= Carl W. Leick =

American architect

Carl W. Leick (1854 –June 10, 1939) was an architect who worked in the Northwest of the United States. He designed structures for 25 sites on the West Coast, including the Turn Point (1893), Patos (1908), Point Wilson (1913–14) and Lime Kiln (1914) lighthouses.

Leick was born in Germany, where he received his professional education and training. In the 1880s, he moved to Astoria, Oregon. His Astoria designs include the Captain George Flavel House and the Grace Episcopal Church.
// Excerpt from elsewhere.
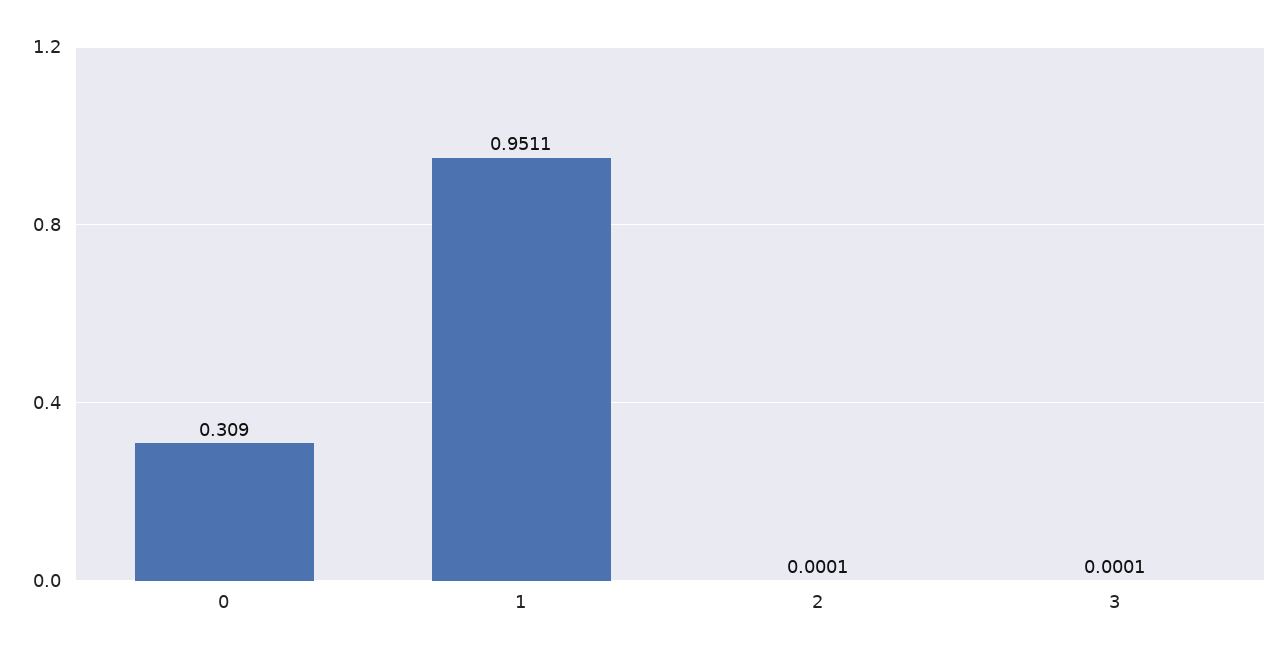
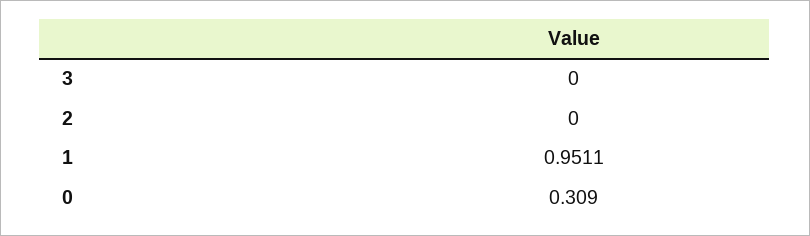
2: 0.0001 -> 0
3: 0.0001 -> 0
In 1889, Leick moved to Portland, Oregon, to work as a draftsman for the Engineering Office of the 13th Lighthouse District of the U. S. Light House Board. The office designed navigational aids for maritime traffic throughout the Northwest. As a light station designer, Leick's motto was "Build 'em stout, and make 'em last." Extant examples of his work include the Admiralty Head Lighthouse (18 inch brick walls; his last design made in 1902; unique double arches on front porch) located in Fort Casey Historical State Park, which is within the Central Whidbey Historical District and Ebey's Landing National Historical Reserve on Whidbey Island, Washington (1903) and the Grays Harbor Lighthouse at Westport, Washington (1898). The Mukilteo Light Station is one of several similar wood-frame light stations, designed by Leick, including the second Ediz Hook Light (1908) and the second light at Cape Arago, Oregon. From 1911 to 1926, Leick served as assistant superintendent in the office of the U.S. Lighthouse Inspector. He retired in 1926.